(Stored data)
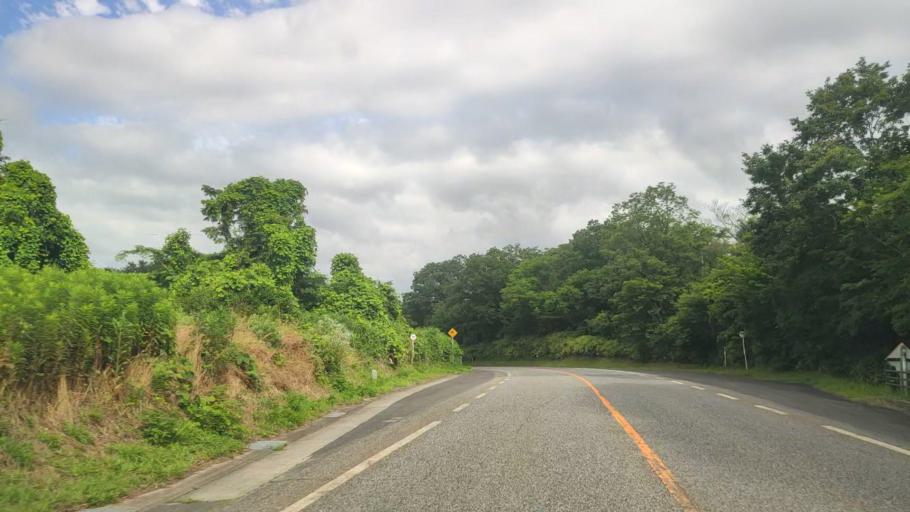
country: JP
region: Tottori
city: Yonago
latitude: 35.4142
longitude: 133.4651
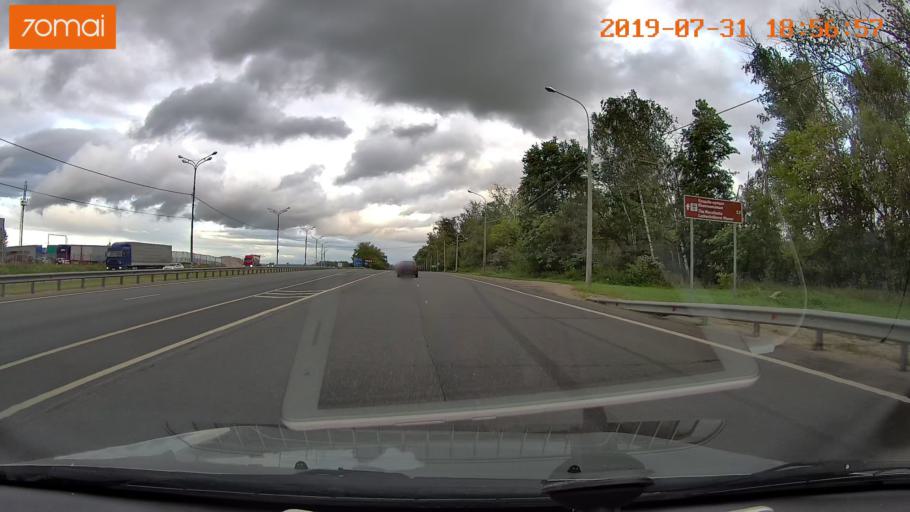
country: RU
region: Moskovskaya
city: Raduzhnyy
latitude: 55.1582
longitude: 38.6855
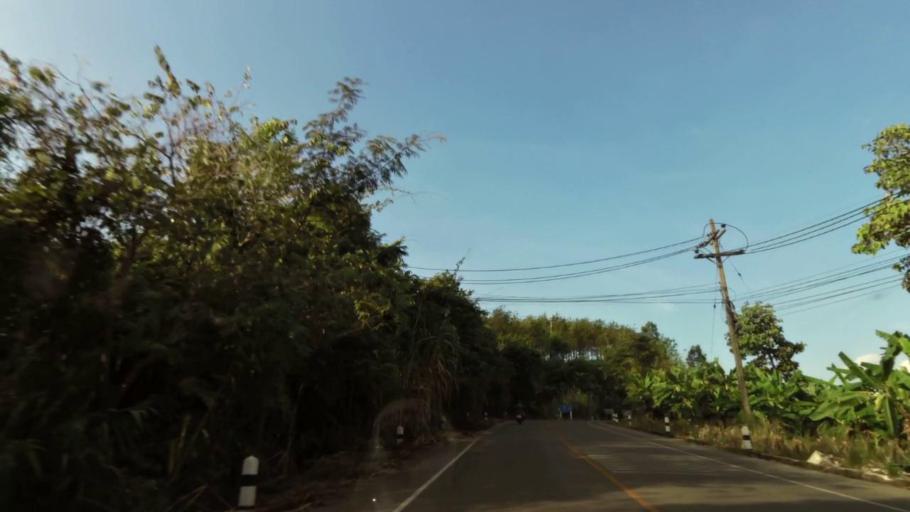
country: TH
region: Chiang Rai
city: Khun Tan
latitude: 19.8522
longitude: 100.3806
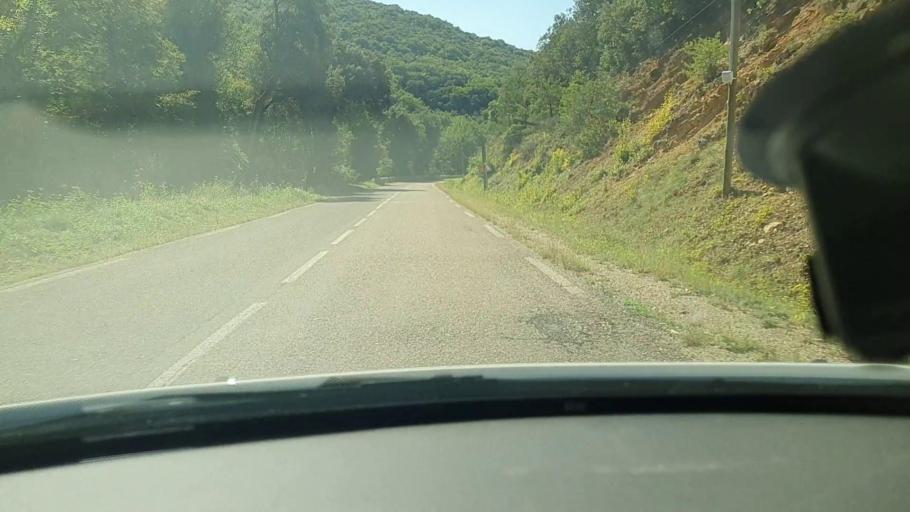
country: FR
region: Languedoc-Roussillon
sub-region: Departement du Gard
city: Saint-Paulet-de-Caisson
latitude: 44.2217
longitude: 4.5431
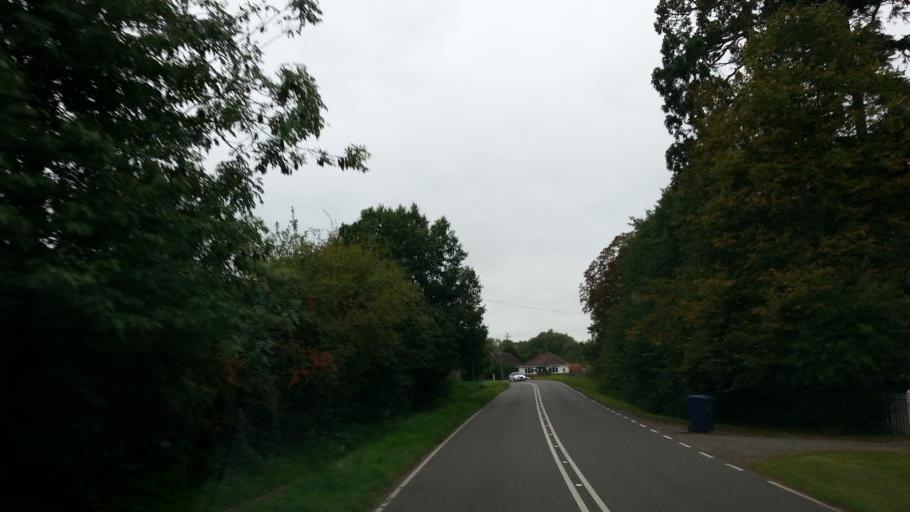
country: GB
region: England
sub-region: Cambridgeshire
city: Needingworth
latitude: 52.3343
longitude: -0.0256
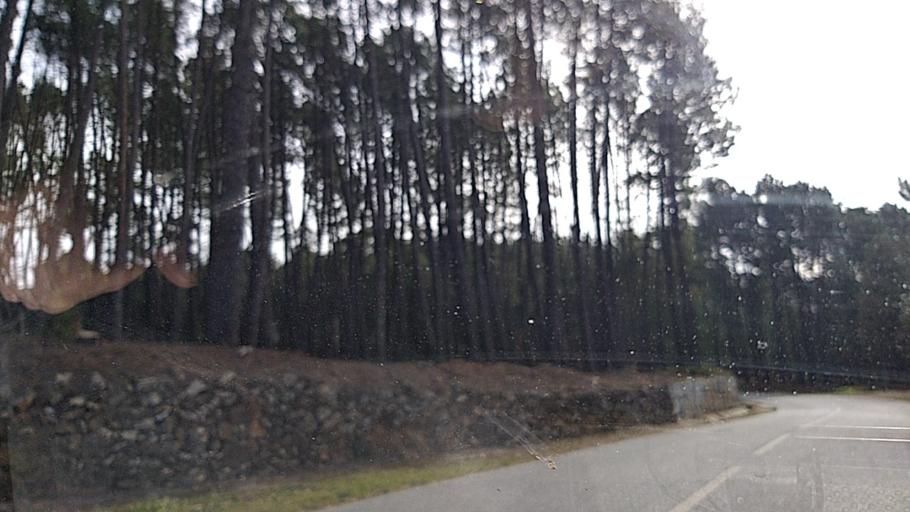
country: PT
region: Guarda
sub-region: Fornos de Algodres
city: Fornos de Algodres
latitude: 40.6891
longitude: -7.5453
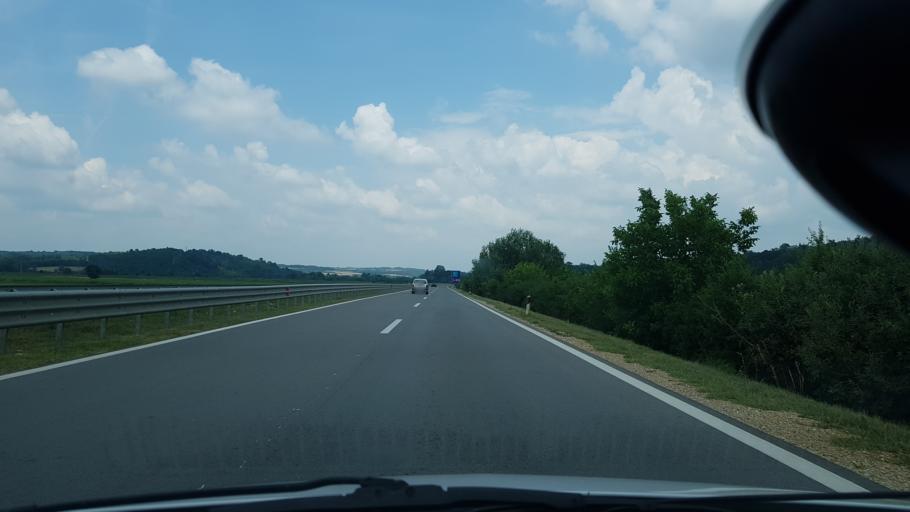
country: RS
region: Central Serbia
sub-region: Sumadijski Okrug
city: Batocina
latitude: 44.1302
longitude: 21.0192
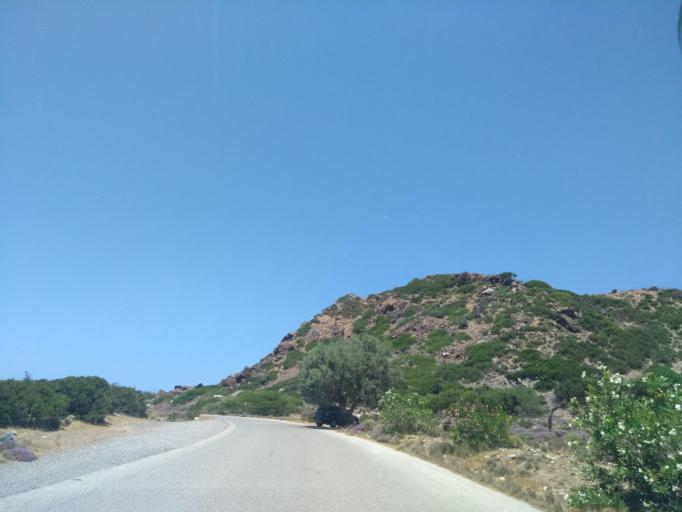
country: GR
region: Crete
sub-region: Nomos Chanias
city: Vryses
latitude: 35.3495
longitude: 23.5386
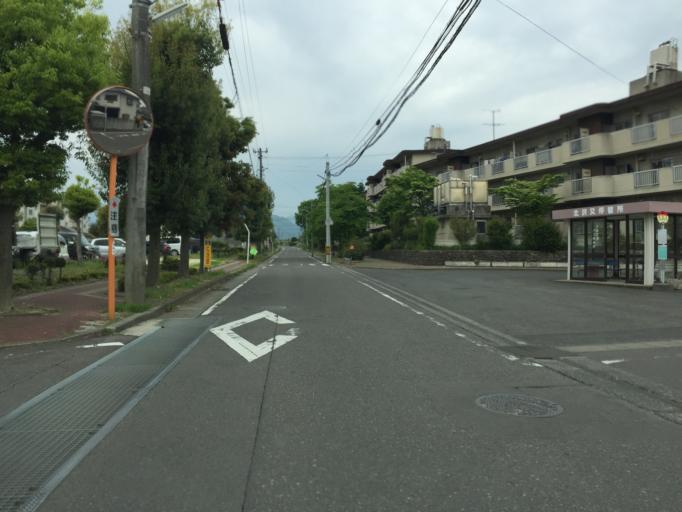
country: JP
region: Fukushima
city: Fukushima-shi
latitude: 37.7834
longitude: 140.4247
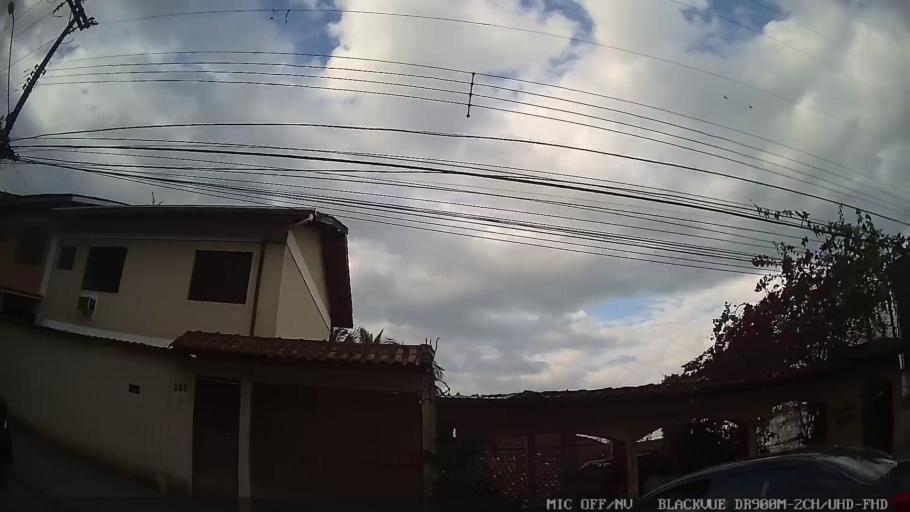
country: BR
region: Sao Paulo
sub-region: Guaruja
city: Guaruja
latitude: -23.9800
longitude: -46.2384
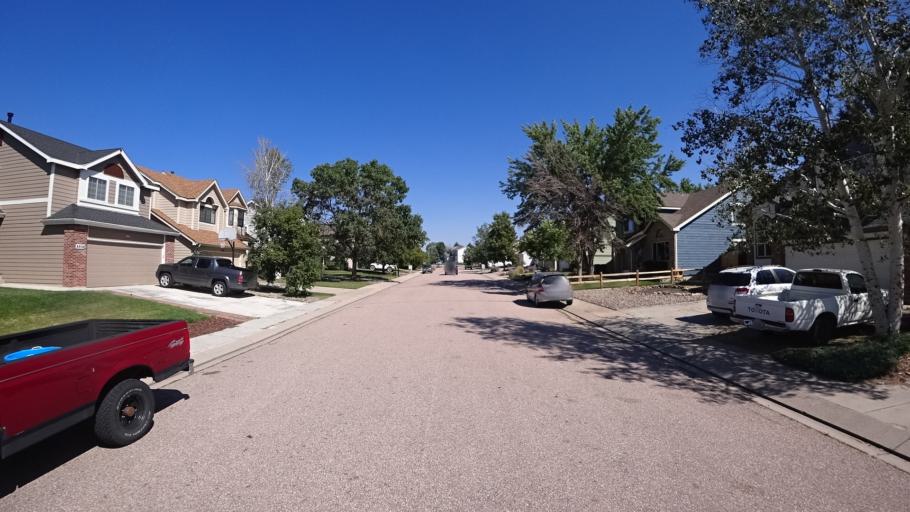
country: US
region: Colorado
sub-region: El Paso County
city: Black Forest
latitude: 38.9584
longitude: -104.7517
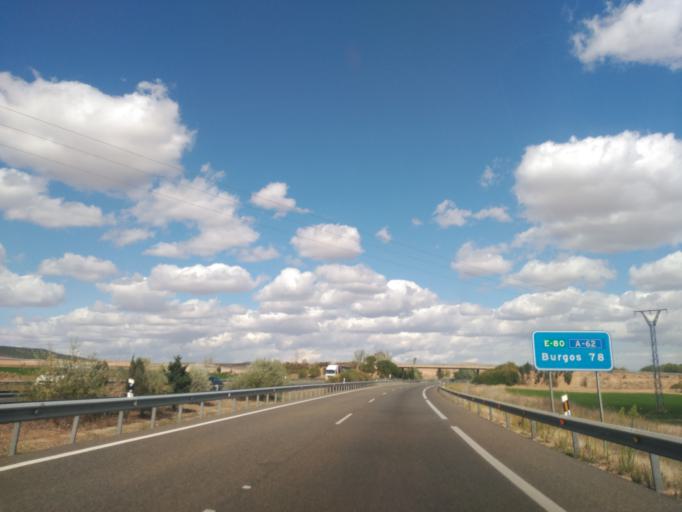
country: ES
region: Castille and Leon
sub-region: Provincia de Palencia
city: Soto de Cerrato
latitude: 41.9850
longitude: -4.4309
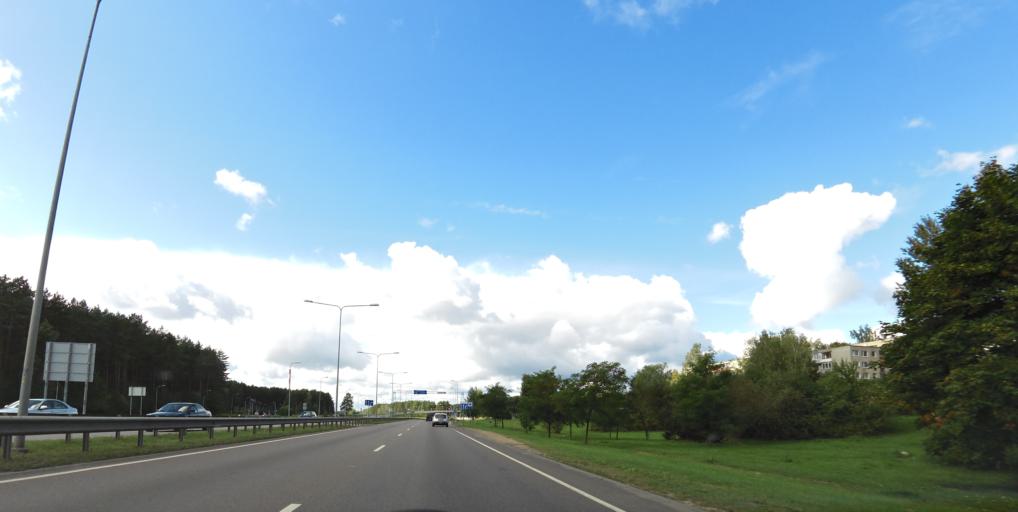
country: LT
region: Vilnius County
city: Lazdynai
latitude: 54.6706
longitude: 25.2051
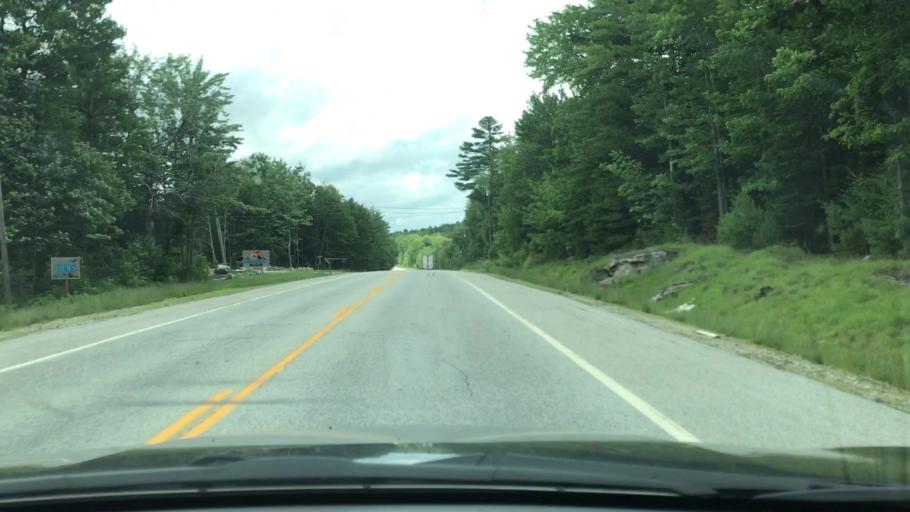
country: US
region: Maine
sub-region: Oxford County
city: West Paris
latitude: 44.3642
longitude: -70.5885
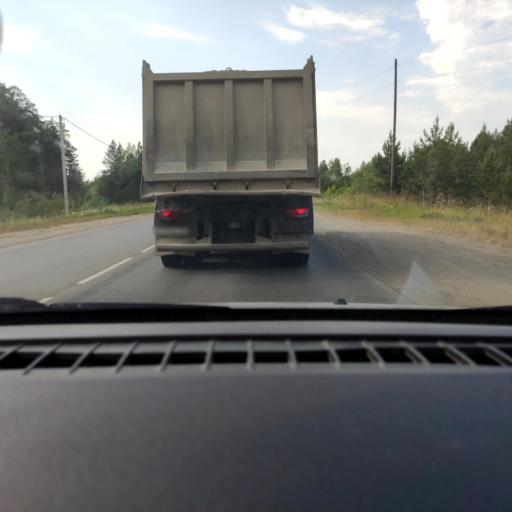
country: RU
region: Perm
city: Overyata
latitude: 58.0193
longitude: 55.8567
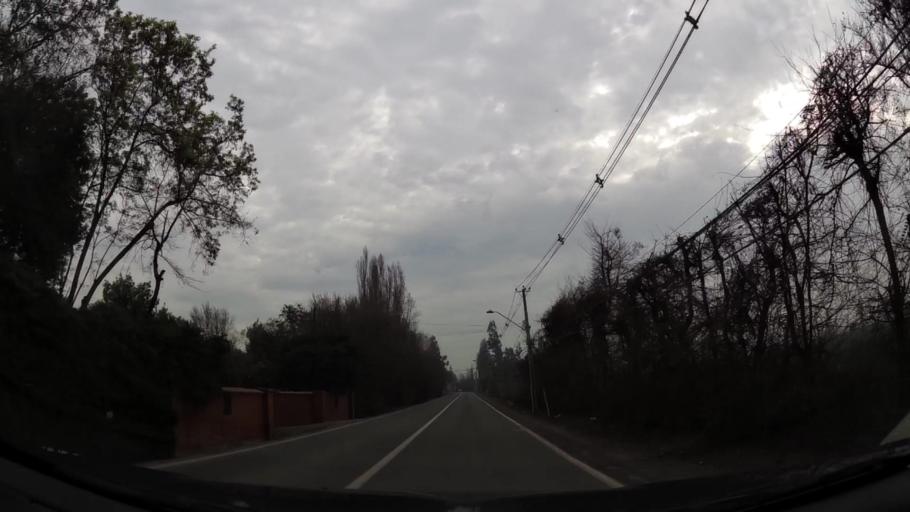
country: CL
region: Santiago Metropolitan
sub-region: Provincia de Chacabuco
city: Chicureo Abajo
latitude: -33.2495
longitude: -70.7637
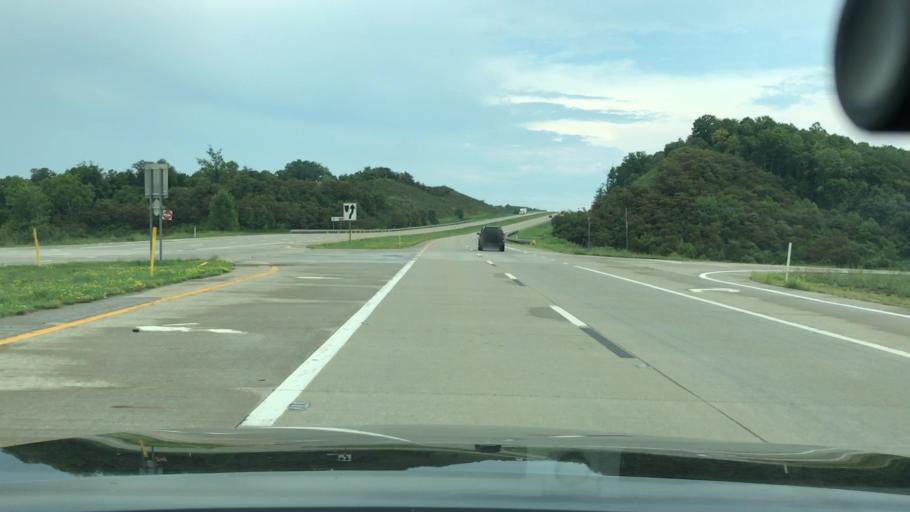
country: US
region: West Virginia
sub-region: Mason County
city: Point Pleasant
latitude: 38.7705
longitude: -82.0370
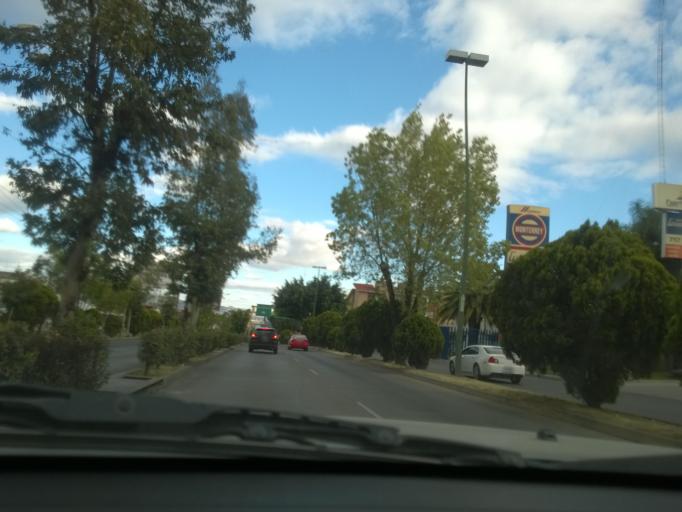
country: MX
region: Guanajuato
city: Leon
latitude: 21.1442
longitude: -101.6952
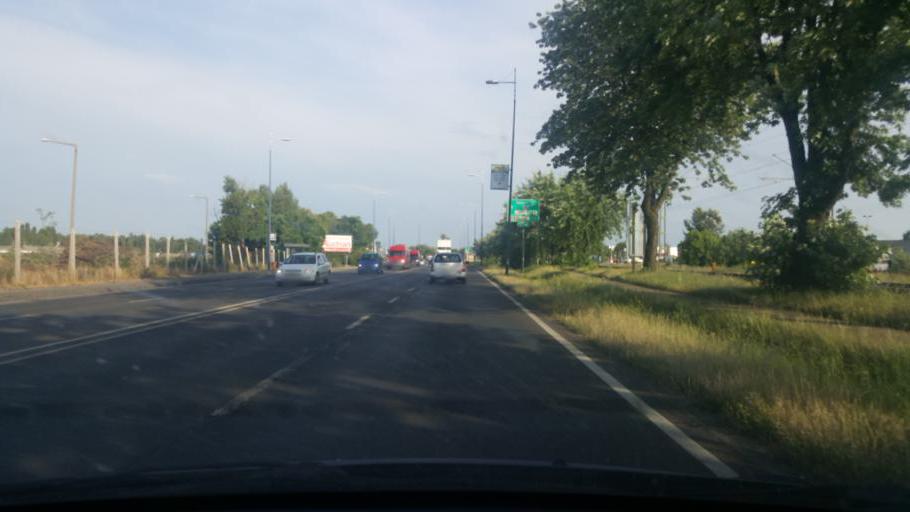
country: HU
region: Pest
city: Gyal
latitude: 47.4233
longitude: 19.2400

TASK DETAILS — Turn every line of the rows above into a Markdown table with the columns No. and Entry. Number the lines in order, skip blank lines, and leave the pictures out.

TASK RESPONSE —
| No. | Entry |
|---|---|
| 1 | country: JP |
| 2 | region: Tottori |
| 3 | city: Yonago |
| 4 | latitude: 35.4142 |
| 5 | longitude: 133.4651 |
| 6 | country: RU |
| 7 | region: Moskovskaya |
| 8 | city: Raduzhnyy |
| 9 | latitude: 55.1582 |
| 10 | longitude: 38.6855 |
| 11 | country: TH |
| 12 | region: Chiang Rai |
| 13 | city: Khun Tan |
| 14 | latitude: 19.8522 |
| 15 | longitude: 100.3806 |
| 16 | country: FR |
| 17 | region: Languedoc-Roussillon |
| 18 | sub-region: Departement du Gard |
| 19 | city: Saint-Paulet-de-Caisson |
| 20 | latitude: 44.2217 |
| 21 | longitude: 4.5431 |
| 22 | country: GB |
| 23 | region: England |
| 24 | sub-region: Cambridgeshire |
| 25 | city: Needingworth |
| 26 | latitude: 52.3343 |
| 27 | longitude: -0.0256 |
| 28 | country: PT |
| 29 | region: Guarda |
| 30 | sub-region: Fornos de Algodres |
| 31 | city: Fornos de Algodres |
| 32 | latitude: 40.6891 |
| 33 | longitude: -7.5453 |
| 34 | country: RS |
| 35 | region: Central Serbia |
| 36 | sub-region: Sumadijski Okrug |
| 37 | city: Batocina |
| 38 | latitude: 44.1302 |
| 39 | longitude: 21.0192 |
| 40 | country: GR |
| 41 | region: Crete |
| 42 | sub-region: Nomos Chanias |
| 43 | city: Vryses |
| 44 | latitude: 35.3495 |
| 45 | longitude: 23.5386 |
| 46 | country: JP |
| 47 | region: Fukushima |
| 48 | city: Fukushima-shi |
| 49 | latitude: 37.7834 |
| 50 | longitude: 140.4247 |
| 51 | country: BR |
| 52 | region: Sao Paulo |
| 53 | sub-region: Guaruja |
| 54 | city: Guaruja |
| 55 | latitude: -23.9800 |
| 56 | longitude: -46.2384 |
| 57 | country: US |
| 58 | region: Colorado |
| 59 | sub-region: El Paso County |
| 60 | city: Black Forest |
| 61 | latitude: 38.9584 |
| 62 | longitude: -104.7517 |
| 63 | country: ES |
| 64 | region: Castille and Leon |
| 65 | sub-region: Provincia de Palencia |
| 66 | city: Soto de Cerrato |
| 67 | latitude: 41.9850 |
| 68 | longitude: -4.4309 |
| 69 | country: LT |
| 70 | region: Vilnius County |
| 71 | city: Lazdynai |
| 72 | latitude: 54.6706 |
| 73 | longitude: 25.2051 |
| 74 | country: US |
| 75 | region: Maine |
| 76 | sub-region: Oxford County |
| 77 | city: West Paris |
| 78 | latitude: 44.3642 |
| 79 | longitude: -70.5885 |
| 80 | country: RU |
| 81 | region: Perm |
| 82 | city: Overyata |
| 83 | latitude: 58.0193 |
| 84 | longitude: 55.8567 |
| 85 | country: CL |
| 86 | region: Santiago Metropolitan |
| 87 | sub-region: Provincia de Chacabuco |
| 88 | city: Chicureo Abajo |
| 89 | latitude: -33.2495 |
| 90 | longitude: -70.7637 |
| 91 | country: US |
| 92 | region: West Virginia |
| 93 | sub-region: Mason County |
| 94 | city: Point Pleasant |
| 95 | latitude: 38.7705 |
| 96 | longitude: -82.0370 |
| 97 | country: MX |
| 98 | region: Guanajuato |
| 99 | city: Leon |
| 100 | latitude: 21.1442 |
| 101 | longitude: -101.6952 |
| 102 | country: HU |
| 103 | region: Pest |
| 104 | city: Gyal |
| 105 | latitude: 47.4233 |
| 106 | longitude: 19.2400 |